Ensign v. Webster

1 Johns. Cas. 145 | N.Y. Sup. Ct. | 1799

Lansing, Ch. J.,

delivered the opinion of the court. On the trial I overruled this evidence, on the principle that the plaintiff having deliberately acknowledged in writing, on the 14th July, 1798, that all the accounts respecting the paper manufactory, subsisting between him and the defendants, had been fully satisfied and paid, he ought not to be permitted to destroy the effect of that acknowledgment by parol proof.

My reflections on the subject since, have convinced me that I was not correct in that opinion. A mere receipt for money is not within the rule which prohibits a party from giving evidence by parol, or essentially to vary a written agreement. The application of the rule to this extent would prevent the correction of any mistake, however apparent, and in many cases operate unjustly.

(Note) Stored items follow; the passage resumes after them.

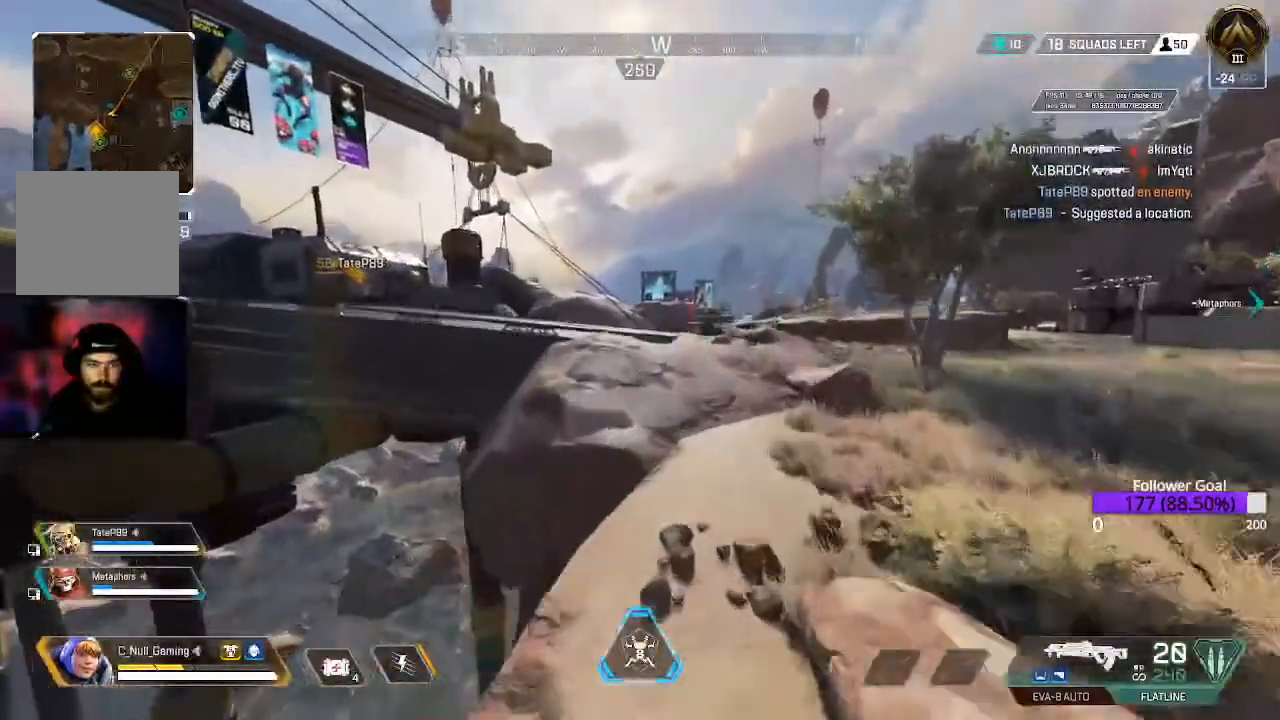
{"dt_ms": 500, "buttons": ["B"], "left_stick": "up", "right_stick": "center", "events": [[467, "B", "down"]]}
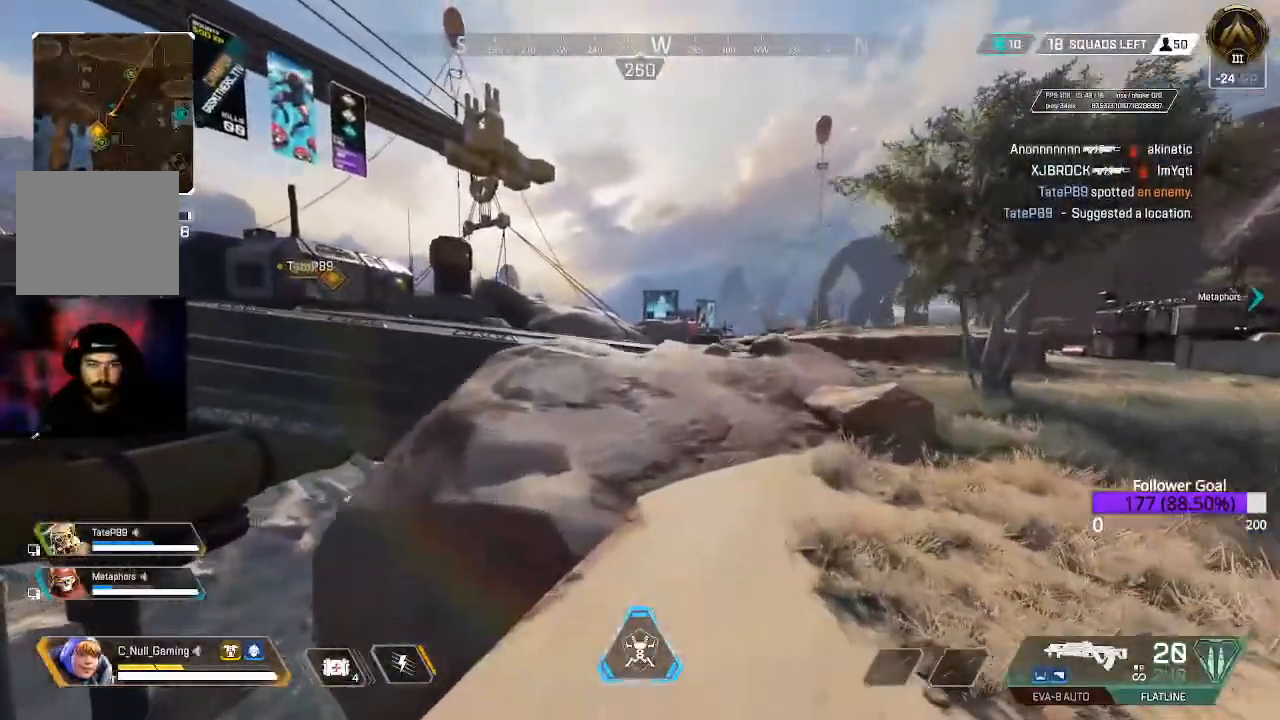
{"dt_ms": 500, "buttons": ["A"], "left_stick": "up", "right_stick": "center", "events": [[350, "B", "up"], [500, "A", "down"]]}
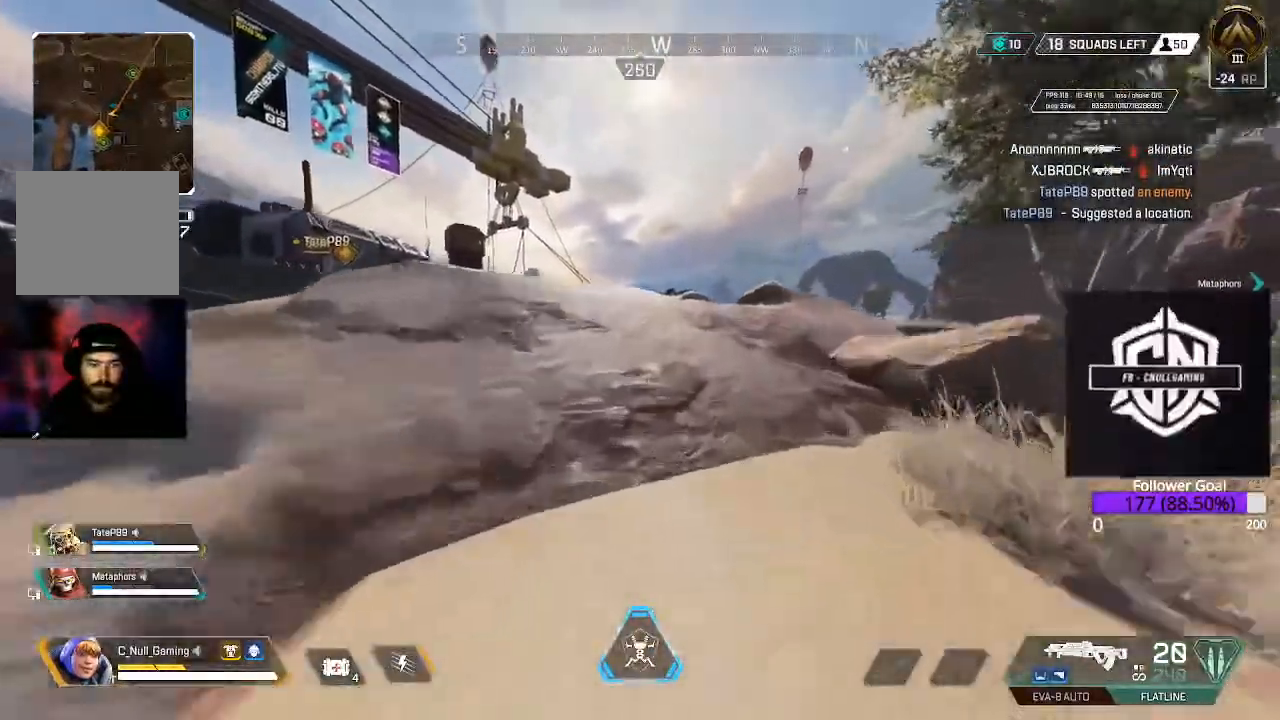
{"dt_ms": 500, "buttons": [], "left_stick": "up", "right_stick": "center", "events": [[117, "A", "up"], [200, "A", "down"], [333, "A", "up"], [400, "A", "down"], [500, "A", "up"]]}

We are, therefore, of -opinion, that the evidence ought to *177have been admitted, and that a new trial be awarded. (See 2 Term. 366. 5 Vezey, jun. 87.) (a)

Rule granted.

Cowen & Hill’s Notes to Phil. Ev. 214, 215. Trisler v. Williamson, 4 Harris & McHenry, 219. Maze v. Miller, 1 Wash. C. C. R. 328. Burnap v. Partridge, 3 Vermont R. 144. Wright v. Wright, 2 M’Cord Ch. R. 192, 205. House v. Law, 2 Johns. R. 378. MKinstry v. Pearsall, 3 id, 319. Tobey v. Barber, 5 id. 68. Putnam v. Lewis, 8 id. 389. Johnson v. Weed, 9 id. 310. Tucker v. Maxwell, 11 Mass. R. 143.